Visualisation is often used by top athletes to help them win. It can be used to rehearse race skills, or practice how to react to a challenging situation.

However, you can also use visualisation to help reduce stress levels. Rather than practicing something swimming-related, you’ll be ‘visualising’ relaxing scenes to help you de-stress.

The goal is to create an imaginary scenario where you feel at ease, taking the feelings of calmness from that place and transplanting them into a situation where you might otherwise be feeling stressed.

Visualisation is an ‘all senses’ technique. Sight, smell, touch, taste and hearing can all be used to help create the scene in your head. The more senses you use and the more details you add, the more likely it is your brain will ‘believe’ the situation and start to recreate the calming emotions.

Steps for using visualisation to help reduce stress

  1. Find a quiet place where you won’t be interrupted, sit or lie down comfortably and close your eyes.
  2. Imagine somewhere comforting and safe. It could be somewhere familiar, like your home, or somewhere special like a place you went on holiday. Often nature is very calming, so some people imagine themselves in a forest, at the beach, or sitting by a lake. Cute animals can also be relaxing, so maybe imagine being in a room full of kittens or puppies. It doesn’t matter, so long as it feels relaxing to you and you can add lots of details.
  3. Try to hear, smell, taste and feel as much as you can. If you are by a beach, for example, try to hear the sea and smell the salt in the air. Try to use at least three senses.
  4. Visualisation works best the more detail you can imagine. Choose details that appeal to you though. Try not to force yourself to add details because you think they should be there. See what details your brain chooses to add and focus on and go with that flow.
  5. Treat your visualisation like virtual reality. If you’re on a beach, listen to the sea, notice the colours around you, hear the seagulls, walk around and feel the water lapping at your feet.
  6. Don’t worry if you lose track of where you are during the visualisation – this is normal. Don’t worry about yawning or feeling heaviness in your limbs. The focus is on relaxing, so this means it’s working!

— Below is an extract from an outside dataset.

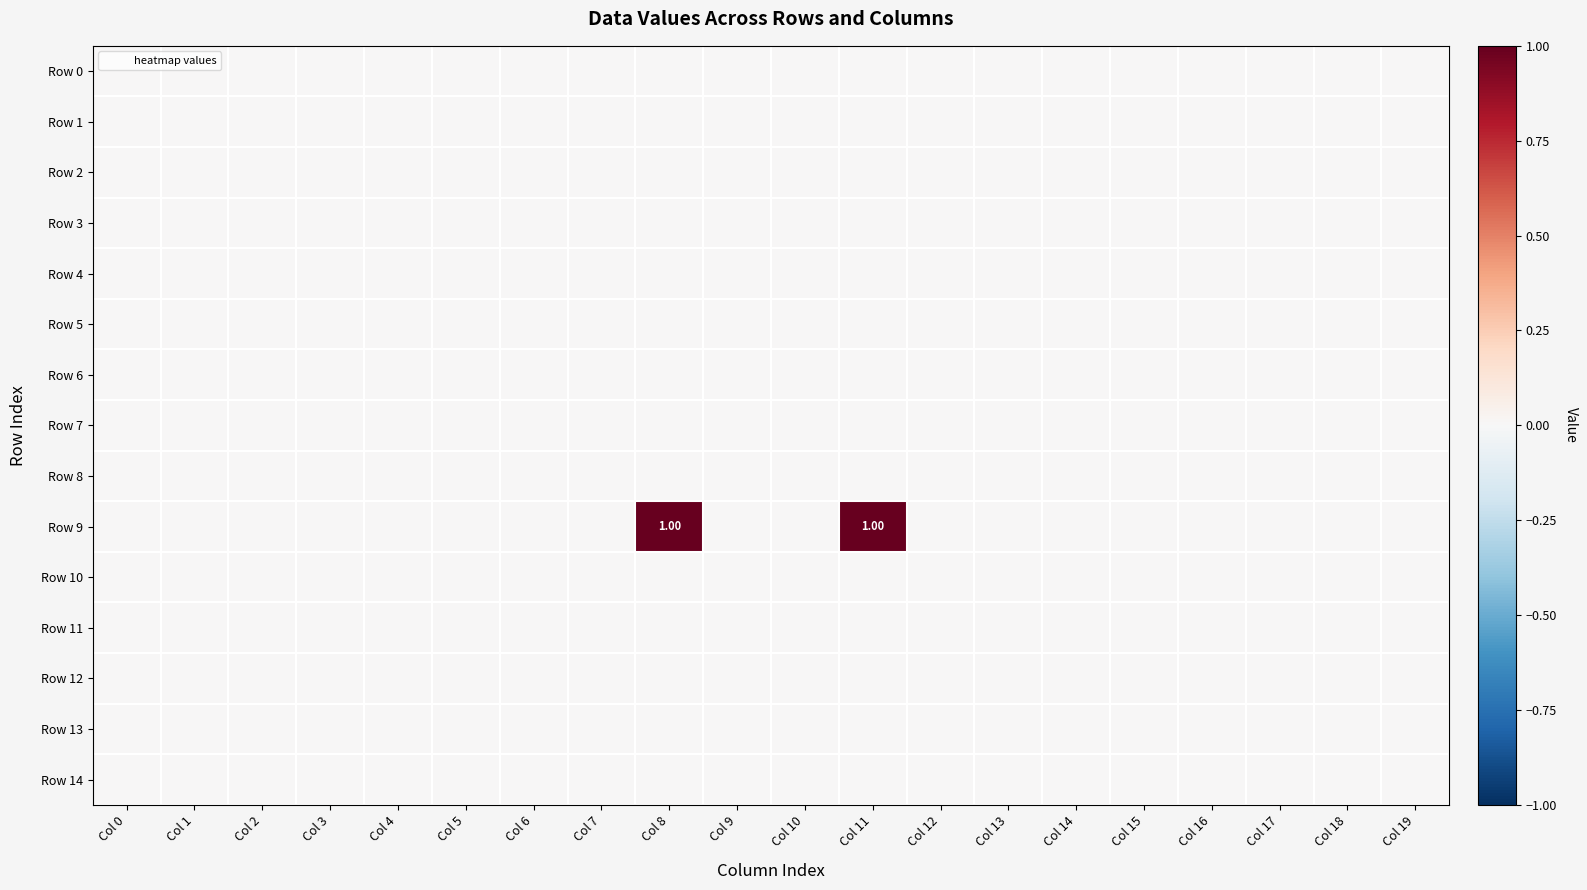

List the series in order of their peak value, highest first.

Row 9, Row 0, Row 1, Row 2, Row 3, Row 4, Row 5, Row 6, Row 7, Row 8, Row 10, Row 11, Row 12, Row 13, Row 14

Spend time slowly moving around and exploring the space you’ve imagined. When you are ready, slowly open your eyes and come back to the ‘now’. You may feel self-conscious doing visualisation at first, but stick with it, it really works.

Don’t worry if you find visualisation for relaxation difficult at first, especially if you’ve not tried it before. But the more you use visualisation, the easier it gets and the greater the benefits. You can also use certain ‘short cuts’ to make it easier. For example, see if you can find a soundtrack for your scenario (e.g. waves crashing if you’re imagining being at the beach) or use specific props (if you’re in a forest, maybe try holding a leaf so that you can feel). These are believable details that you don’t need to add with your mind.

It’s helpful to practice visualisation ahead of big races or stressful periods such as exams. If you start using visualisation in calmer times, it will be easier to reinforce the connection between the place you are visualising and the feeling of being relaxed and safe.